• [Text under study]:
And then the Wal-Mart questionnaire gets trickier still: “#4: Have you set publicly available greenhouse gas reduction targets? Enter % or # and target date, or leave blank.” “#15: Do you work with your supply base to resolve issues found during social compliance evaluations and also document specific corrections and improvements?”
Massive change – by stealth
To me this has all the stealth power of the US Toxics Release Inventory (TRI). While there was little or no legislation banning many of the chemicals in the inventory, and even less enforcement, the fact of having to measure and go public was sufficient to reduce emissions considerably: within 14 years of the first TRI reporting, toxic emissions had been reduced by ~70% and water emissions by almost 2/3 – in absolute terms. So during a period of tremendous economic growth, emissions were reduced.
How does that work? There are two drivers:
- Prevailing regulation ensured that if a company didn’t know it was polluting, it was unlikely to be prosecuted. So there was a powerful incentive to keep in the dark: harder for your critics to get the information they would need to prosecute you and less chance of being held responsible. By being forced to report, companies had to set in place measurement and tracking systems, which meant they knew what they were releasing – and when.
- It made available to those who cared, information on releases by company and by plant location. So community groups, environmental groups, researchers, and other people worried about the releases, could get access to, and then use the information: studies were made linking releases to cancer, for example, or assessing rates of illness near particular sources of emissions.
Wal-Mart has ~100.000 suppliers from whom it is requesting this information. And they had several competitors present, who are undertaking the same requests. Once they request this information, they cannot claim ‘not to know’ that a supplier did not have a mechanism in place for measuring emissions, or waste or social compliance.
The multitudes will start measuring. Then managing. And reporting.

Stored records:
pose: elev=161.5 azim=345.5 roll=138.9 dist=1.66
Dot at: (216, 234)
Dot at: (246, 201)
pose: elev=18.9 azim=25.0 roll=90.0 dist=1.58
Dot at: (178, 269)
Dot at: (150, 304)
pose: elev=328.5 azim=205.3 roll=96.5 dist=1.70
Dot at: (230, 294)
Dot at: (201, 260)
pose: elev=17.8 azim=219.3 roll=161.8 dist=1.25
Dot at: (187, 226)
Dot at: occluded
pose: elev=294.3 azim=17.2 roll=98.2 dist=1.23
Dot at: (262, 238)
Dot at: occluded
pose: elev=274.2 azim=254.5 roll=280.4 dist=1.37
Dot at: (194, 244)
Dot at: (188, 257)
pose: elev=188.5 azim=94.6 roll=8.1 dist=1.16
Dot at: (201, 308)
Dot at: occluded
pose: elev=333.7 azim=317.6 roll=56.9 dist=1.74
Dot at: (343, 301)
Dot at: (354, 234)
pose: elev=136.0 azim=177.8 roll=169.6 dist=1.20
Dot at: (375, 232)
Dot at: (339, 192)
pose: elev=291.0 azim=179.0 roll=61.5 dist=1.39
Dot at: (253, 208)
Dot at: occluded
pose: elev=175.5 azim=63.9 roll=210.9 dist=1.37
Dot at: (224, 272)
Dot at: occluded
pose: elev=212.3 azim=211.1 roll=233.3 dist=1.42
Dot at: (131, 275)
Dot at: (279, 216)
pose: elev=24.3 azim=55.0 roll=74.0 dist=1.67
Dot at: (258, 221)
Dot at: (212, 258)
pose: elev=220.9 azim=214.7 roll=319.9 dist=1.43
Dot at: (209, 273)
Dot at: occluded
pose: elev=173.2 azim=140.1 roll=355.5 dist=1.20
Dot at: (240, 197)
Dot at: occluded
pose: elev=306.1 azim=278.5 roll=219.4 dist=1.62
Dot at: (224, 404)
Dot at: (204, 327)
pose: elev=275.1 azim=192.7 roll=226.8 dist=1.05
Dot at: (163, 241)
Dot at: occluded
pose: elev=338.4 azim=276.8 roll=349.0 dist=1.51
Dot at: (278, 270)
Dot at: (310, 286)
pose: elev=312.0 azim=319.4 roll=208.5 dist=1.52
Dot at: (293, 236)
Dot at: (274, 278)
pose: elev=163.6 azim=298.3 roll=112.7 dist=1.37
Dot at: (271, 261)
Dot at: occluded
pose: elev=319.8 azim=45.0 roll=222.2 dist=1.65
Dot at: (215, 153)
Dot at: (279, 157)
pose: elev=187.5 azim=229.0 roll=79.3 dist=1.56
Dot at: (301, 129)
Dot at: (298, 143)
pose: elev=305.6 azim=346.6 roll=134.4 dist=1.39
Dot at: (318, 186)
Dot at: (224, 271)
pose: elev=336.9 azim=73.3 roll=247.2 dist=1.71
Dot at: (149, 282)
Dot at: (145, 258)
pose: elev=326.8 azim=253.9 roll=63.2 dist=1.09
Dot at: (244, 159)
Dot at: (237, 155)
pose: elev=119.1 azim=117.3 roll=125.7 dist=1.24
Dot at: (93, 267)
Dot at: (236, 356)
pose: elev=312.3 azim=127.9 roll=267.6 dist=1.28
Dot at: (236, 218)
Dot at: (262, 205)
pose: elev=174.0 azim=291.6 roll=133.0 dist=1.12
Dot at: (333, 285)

• [Questions on the material]:
1) Answer these questions from the text on Wal-Mart's supplier questionnaire, one a line.
(a) What does questionnaire item #4 ask whether the supplier has set?
(b) Within how many years of the first TRI reporting were toxic emissions reduced by about 70%?
(c) About how many suppliers is Wal-Mart requesting this information from?
2) Continue the text on Wal-Mart's supplier questionnaire from where it stops.
The items stand apart from the text on Wal-Mart's supplier questionnaire and are separate material.

• [Answers by item number]:
1)
(a) Publicly available greenhouse gas reduction targets.
(b) Within 14 years.
(c) About 100,000.

2)
Which means that hundreds of thousands of companies and their suppliers, are going to start measuring – first the easy things: energy use, waste, water; then the harder elements: origin of all their inputs (material, processed and energy); and finally the sophisticated certifications: CDP, but also Marine Stewardship Council or Organic certification; Energy Star; Green Seal; FSC; Rainforest Allicance; Fair Trade, etc. All already specified in the 16 base questions Wal-Mart is asking. And then they will have to establish plans and measures to reduce the negative impacts of energy, materials, natural resource use and on people and communities.
The BIG Game Changer
This is game changing already. But Wal-Mart is going a step farther. In conjunction with competitors, suppliers, universities, scientists and NGOs, it has established a Sustainability Consortium that will seek to develop a uniform protocol for measuring all impacts for all products. They have some experience with their Packaging Scorecard. Now they will expand this, using analysis of all the enivornmental impacts associated with the material and energy extraction; transportation, manufacture, distribution, consumption and waste/recovery. And, they will seek to create a label that can go on pack, like a nutrition label. So that suppliers will find themselves competing to provide the lowest impact product. For the best price.